No suele entrar en la lista de las obras más destacadas del museo, eclipsada por la devoción que generan las pinturas de Murillo, Zurbarán, Gonzalo Bilbao o Gustavo Bacarisas, pero es una de las joyas indiscutibles del Bellas Artes de Sevilla, para mí uno de los cuadros que más conmueve e intriga de la pinacoteca. A menudo, cuando paseo por las proximidades del antiguo Convento de la Merced, entro a presentarle mis respetos, le hago una visita como quien procura el reencuentro con un viejo amigo. Deambulo por los patios y pasillos de ese soberbio edificio, me detengo con emoción ante el San Jerónimo penitente de Pietro Torrigiano o la Virgen de la Servilleta de Murillo, y acudo a la sala IX, donde aguarda el Santiago Apóstol pintado por José de Ribera.

Los datos de la cartela dicen que el autor realizó la obra hacia 1634, y que ésta permanece en el Bellas Artes gracias a una donación de Rafael González Abreu. Pero, como ocurre con el mejor arte, la verdad de esa creación trasciende las circunstancias en las que se hizo, las vicisitudes que vivió antes de llegar a las paredes del museo. Frente a la majestuosidad de las composiciones que Zurbarán dispone apenas a unos metros en cuadros como San Hugo en el refectorio o la Virgen de las Cuevas, Ribera plantea una escena íntima y austera, un retrato cargado de profundidad psicológica. El apóstol que según la leyenda predicó por Hispania -el broche de una concha revela su condición de peregrino; a un lado de la pintura, en la zona de sombra, se intuye el bastón en el que se ha apoyado en los senderos- estremece no obstante por su rotunda humanidad. Ese tipo que deja atrás la penumbra, ataviado con una capa roja que Ribera ilumina con maestría, sujeta un libro con una mano y tiene incluso las uñas sucias: no es un santo idealizado cuya perfección resulte inalcanzable, sino más bien un hermano en el que podemos sentirnos reflejados. Es todavía joven, pero su mirada, que parece dirigirse al espectador, su gesto inteligente y sereno, sugieren conceptos que reconfortan como dignidad o fe. Por eso voy en su busca algunos días: para que me recuerde que ser hombre es también un viaje lleno de esperanza.
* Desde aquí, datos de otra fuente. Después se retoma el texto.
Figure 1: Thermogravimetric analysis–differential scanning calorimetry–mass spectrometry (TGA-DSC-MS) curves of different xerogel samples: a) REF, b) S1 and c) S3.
Este mismo jueves, en mi visita al Bellas Artes, reviví sensaciones que había tenido días antes, cuando vi National Gallery, el documental dirigido por Frederick Wiseman sobre el museo londinense del mismo nombre. La película, una descripción detallada de las actividades y programas de la pinacoteca, se vive con verdadera emoción: muestra cómo el arte nos conecta con lo más sublime de nosotros. Ante el Santiago Apóstol de Ribera yo conseguí olvidar por momentos que había un virus, el ruido y la furia del día a día se difuminaron, y los humanos, ay, volvimos a ser dignos y hermosos.